= Ambesh maneuver =

Ambesh maneuver is a technique that involves the simple external compression of internal jugular vein in the supraclavicular fossa to prevent and diagnose misplacement of the subclavian vein catheter into the internal jugular vein (IJV).
==Indications==
Catheter placement in one of the big veins (subclavian vein, internal jugular vein or femoral vein) is routinely done to monitor central venous pressure (CVP), to administer long term intravenous medication and parenteral nutrition in critically sick patients. The subclavian vein is the preferred choice for this purpose because it is most comfortable to the patient and has less chances of infection. However, there is a significant risk of misplacement of subclavian vein catheter into the internal jugular vein of same side. Misplaced catheter enhances the risk of clot formation, thrombophlebitis, catheter erosion and inappropriate delivery of drugs in addition to erroneous CVP value. Chest radiograph is performed to identify misplacement, however, it is time-consuming, requires exposure to radiation and may not be feasible in emergency situations.

==Maneuver==
Ambesh maneuver not only prevents misplacement of subclavian vein catheter into the IJV but also provides instant diagnosis of misplaced catheter. Following successful puncture of subclavian vein with a cannula/needle, same side of IJV is compressed externally by placing a sterile finger in supraclavicular fossa.
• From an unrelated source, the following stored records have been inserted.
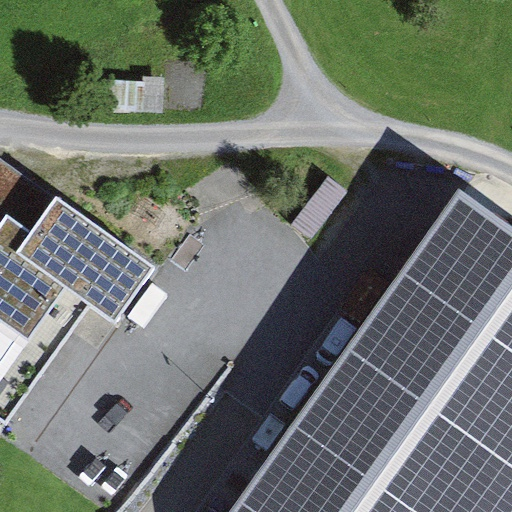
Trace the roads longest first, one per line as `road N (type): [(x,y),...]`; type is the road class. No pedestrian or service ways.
road 1 (track): [(324,113),(242,140),(100,140),(0,125)]
road 2 (track): [(511,171),(324,113)]
road 3 (track): [(268,0),(324,113)]
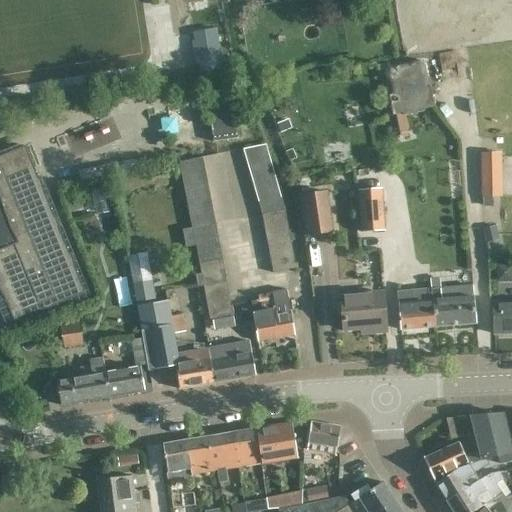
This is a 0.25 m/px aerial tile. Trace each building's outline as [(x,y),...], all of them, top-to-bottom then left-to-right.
[(201,74),(224,70),(217,31),(195,35),(197,45),(193,46),(197,64),(199,64),(201,74)] [(424,59),(420,58),(397,60),(393,62),(389,65),(387,70),(390,96),(418,111),(427,110),(431,108),(433,105),(434,102),(428,65),(426,62),(424,59)] [(230,90),(206,93),(212,142),(237,138),(230,90)] [(243,149),(247,163),(269,157),(266,144),(243,149)] [(0,293),(2,297),(2,296),(13,321),(84,292),(74,267),(70,253),(68,253),(58,228),(60,227),(53,214),(52,215),(43,192),(43,191),(39,177),(37,178),(24,146),(0,155),(0,293)] [(499,154),(480,154),(481,196),(499,196),(499,154)] [(182,175),(205,170),(202,157),(179,162),(182,175)] [(247,163),(251,176),(273,169),(269,157),(247,163)] [(78,171),(79,181),(136,170),(134,160),(78,171)] [(255,189),(277,182),(273,169),(251,176),(255,189)] [(207,184),(205,170),(182,175),(184,188),(207,184)] [(255,189),(258,202),(280,195),(277,182),(255,189)] [(210,197),(207,184),(184,188),(186,201),(210,197)] [(361,232),(383,231),(381,190),(358,191),(361,232)] [(325,192),(301,195),(307,235),(331,231),(325,192)] [(280,195),(258,202),(262,214),(285,210),(280,195)] [(189,214),(212,210),(210,197),(186,201),(189,214)] [(215,223),(212,210),(189,214),(191,227),(192,227),(215,223)] [(262,214),(264,225),(287,221),(285,210),(262,214)] [(289,233),(287,221),(264,225),(266,237),(289,233)] [(194,239),(217,235),(215,223),(192,227),(194,239)] [(291,245),(289,233),(266,237),(268,249),(291,245)] [(219,246),(217,235),(194,239),(196,251),(219,246)] [(293,256),(291,245),(268,249),(270,260),(293,256)] [(222,257),(219,246),(196,251),(198,261),(222,257)] [(174,365),(178,389),(214,383),(208,348),(177,353),(173,332),(185,330),(182,314),(170,316),(168,300),(155,302),(146,252),(128,255),(148,369),(174,365)] [(295,269),(293,256),(270,260),(273,273),(295,269)] [(198,261),(201,273),(224,269),(222,257),(198,261)] [(226,280),(224,269),(201,273),(203,285),(226,280)] [(228,292),(226,280),(203,285),(205,296),(228,292)] [(430,289),(431,293),(434,326),(475,323),(472,285),(430,289)] [(434,326),(431,293),(427,293),(427,289),(396,291),(400,329),(434,326)] [(231,304),(228,292),(205,296),(207,308),(231,304)] [(257,294),(259,311),(252,312),(254,320),(256,333),(257,340),(293,334),(289,313),(276,315),(273,292),(257,294)] [(371,332),(384,331),(381,293),(341,296),(343,329),(371,327),(371,332)] [(511,301),(492,303),(494,335),(511,334),(511,301)] [(233,316),(231,304),(207,308),(210,320),(233,316)] [(245,335),(256,333),(254,320),(243,322),(245,335)] [(63,347),(82,344),(79,322),(60,325),(63,347)] [(248,340),(208,348),(214,383),(254,376),(248,340)] [(99,365),(78,369),(80,377),(69,379),(56,381),(60,405),(109,396),(105,373),(104,372),(101,373),(99,365)] [(144,390),(140,366),(105,373),(109,396),(144,390)] [(511,460),(511,450),(502,414),(471,416),(479,450),(481,459),(486,458),(497,455),(499,464),(511,460)] [(465,416),(445,418),(450,438),(470,436),(465,416)] [(255,429),(261,463),(296,458),(294,444),(303,443),(305,421),(255,429)] [(336,447),(339,427),(310,422),(305,449),(333,453),(334,447),(336,447)] [(261,463),(255,429),(233,432),(238,467),(261,463)] [(211,436),(216,471),(218,483),(227,481),(226,469),(238,467),(233,432),(211,436)] [(185,441),(190,475),(212,471),(207,437),(185,441)] [(190,475),(185,441),(162,444),(167,478),(190,475)] [(468,462),(465,456),(457,441),(423,457),(434,483),(456,469),(468,462)] [(446,501),(479,481),(474,473),(489,464),(486,458),(481,459),(479,450),(465,456),(468,462),(456,469),(434,483),(446,501)] [(479,481),(446,501),(453,511),(471,511),(491,500),(485,491),(503,479),(502,478),(499,472),(490,474),(479,481)] [(101,502),(134,497),(131,475),(98,479),(101,502)] [(344,495),(303,505),(307,511),(401,511),(382,482),(349,503),(344,495)] [(324,485),(312,489),(304,489),(307,502),(327,498),(324,485)] [(136,511),(134,497),(101,502),(102,511),(136,511)] [(244,511),(244,503),(231,504),(231,511),(244,511)]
The guidewire is threaded through the cannula into the subclavian vein keeping the compression on. If the operator notices resistance while inserting the guidewire, it means the guidewire is going north into the IJV. The guidewire is removed gently and re-threaded maintaining the pressure in the supraclavicular fossa. After successful insertion of the guidewire, pressure in fossa is released and the subclavian vein catheter is railroaded over the guidewire up to the desired length. The guidewire is removed and the catheter is now connected to the transducer and the monitor. The CVP waveform pattern as well as its value is noted. The ipsilateral supraclavicular fossa is compressed again and any change in CVP value and/or its waveform pattern is noted. If the waveform pattern is lost (becomes straight line) and or CVP value increased by more than 2 cm H_{2}O then it is surely a misplaced subclavian vein catheter into the same side IJV. If no change occurs then this catheter is fine and can be used for CVP monitoring and drug administration. The Ambesh maneuver is quite simple, handy, inexpensive, and instant bedside technique that prevents and diagnoses misplacement of subclavian vein catheter into the IJV The maneuver is now routinely used and recommended by others to avoid the most common misplacement of subclavian vein catheter.